Entries provided:

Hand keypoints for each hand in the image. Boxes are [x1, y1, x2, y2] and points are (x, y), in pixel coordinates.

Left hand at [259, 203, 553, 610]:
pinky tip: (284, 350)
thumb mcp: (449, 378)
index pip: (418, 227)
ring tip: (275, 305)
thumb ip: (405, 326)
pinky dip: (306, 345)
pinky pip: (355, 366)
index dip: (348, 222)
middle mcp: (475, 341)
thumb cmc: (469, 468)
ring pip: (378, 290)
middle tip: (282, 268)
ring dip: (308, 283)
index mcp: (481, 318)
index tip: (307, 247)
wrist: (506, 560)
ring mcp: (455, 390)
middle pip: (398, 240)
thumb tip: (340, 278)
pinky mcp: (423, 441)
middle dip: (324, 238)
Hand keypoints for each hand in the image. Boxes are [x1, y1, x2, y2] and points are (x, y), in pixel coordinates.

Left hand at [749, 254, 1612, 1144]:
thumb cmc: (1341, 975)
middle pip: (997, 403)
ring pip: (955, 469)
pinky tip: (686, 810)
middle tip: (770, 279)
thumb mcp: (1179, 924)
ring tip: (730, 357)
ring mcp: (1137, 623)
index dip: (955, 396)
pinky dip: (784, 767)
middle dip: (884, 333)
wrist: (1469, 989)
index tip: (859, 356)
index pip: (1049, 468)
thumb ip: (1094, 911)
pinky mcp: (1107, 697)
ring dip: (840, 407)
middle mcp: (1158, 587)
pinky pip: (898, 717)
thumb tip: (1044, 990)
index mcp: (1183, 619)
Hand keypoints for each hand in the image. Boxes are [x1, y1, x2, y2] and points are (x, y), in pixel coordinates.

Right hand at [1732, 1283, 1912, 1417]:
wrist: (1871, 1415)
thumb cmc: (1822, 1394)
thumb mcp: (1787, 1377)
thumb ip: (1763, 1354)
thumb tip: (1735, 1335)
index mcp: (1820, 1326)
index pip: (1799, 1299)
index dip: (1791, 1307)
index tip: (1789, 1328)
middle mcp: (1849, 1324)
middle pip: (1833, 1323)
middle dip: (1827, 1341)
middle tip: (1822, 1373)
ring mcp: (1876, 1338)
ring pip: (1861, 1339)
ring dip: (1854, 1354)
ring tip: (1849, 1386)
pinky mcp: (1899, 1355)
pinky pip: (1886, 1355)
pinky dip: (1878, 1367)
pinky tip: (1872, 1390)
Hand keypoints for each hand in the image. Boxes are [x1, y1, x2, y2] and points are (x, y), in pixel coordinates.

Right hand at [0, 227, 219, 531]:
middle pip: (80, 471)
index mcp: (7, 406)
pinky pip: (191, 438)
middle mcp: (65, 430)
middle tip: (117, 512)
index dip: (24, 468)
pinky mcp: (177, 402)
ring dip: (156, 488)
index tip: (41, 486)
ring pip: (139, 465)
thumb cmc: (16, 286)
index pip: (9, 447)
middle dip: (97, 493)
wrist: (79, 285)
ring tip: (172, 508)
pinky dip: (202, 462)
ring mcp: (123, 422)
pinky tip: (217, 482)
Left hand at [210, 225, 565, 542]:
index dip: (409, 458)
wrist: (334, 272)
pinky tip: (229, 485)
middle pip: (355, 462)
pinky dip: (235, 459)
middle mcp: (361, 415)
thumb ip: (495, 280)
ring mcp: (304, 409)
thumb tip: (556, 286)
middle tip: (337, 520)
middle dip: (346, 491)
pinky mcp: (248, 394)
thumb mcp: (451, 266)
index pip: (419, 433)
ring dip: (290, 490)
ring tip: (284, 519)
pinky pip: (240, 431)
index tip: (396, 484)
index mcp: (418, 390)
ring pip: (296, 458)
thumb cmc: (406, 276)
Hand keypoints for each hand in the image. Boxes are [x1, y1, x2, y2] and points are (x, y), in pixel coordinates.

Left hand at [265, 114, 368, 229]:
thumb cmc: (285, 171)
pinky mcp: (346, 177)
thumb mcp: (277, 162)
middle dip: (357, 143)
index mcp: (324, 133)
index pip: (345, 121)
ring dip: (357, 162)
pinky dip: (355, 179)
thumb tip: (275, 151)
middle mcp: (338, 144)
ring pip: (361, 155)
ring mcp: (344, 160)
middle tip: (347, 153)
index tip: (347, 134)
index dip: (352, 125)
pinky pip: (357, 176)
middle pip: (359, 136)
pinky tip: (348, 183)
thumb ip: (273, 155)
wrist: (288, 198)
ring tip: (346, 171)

What you are asked to do:
In the listing above, find the line containing "thumb tip: (556, 286)", then reproduce it and each line after it through the end, exactly and with nothing added.

Reply to the exercise:
thumb tip: (556, 286)
middle tip: (337, 520)
middle dip: (346, 491)
pinky mcp: (248, 394)
thumb mcp: (451, 266)
index pip: (419, 433)
ring dip: (290, 490)
ring tip: (284, 519)
pinky pip: (240, 431)
index tip: (396, 484)
index mcp: (418, 390)
ring pip: (296, 458)
thumb cmc: (406, 276)
Hand keypoints for each hand in the image. Boxes are [x1, y1, x2, y2] and points are (x, y), in pixel coordinates.

Left hand at [265, 114, 368, 229]:
thumb cmc: (285, 171)
pinky mcp: (346, 177)
thumb mcp: (277, 162)
middle dip: (357, 143)
index mcp: (324, 133)
index pip: (345, 121)
ring dip: (357, 162)
pinky dip: (355, 179)
thumb tip: (275, 151)
middle mcp: (338, 144)
ring pip: (361, 155)
ring mcp: (344, 160)
middle tip: (347, 153)
index tip: (347, 134)
index dip: (352, 125)
pinky pip: (357, 176)
middle pip: (359, 136)
pinky tip: (348, 183)
thumb ip: (273, 155)
wrist: (288, 198)
ring tip: (346, 171)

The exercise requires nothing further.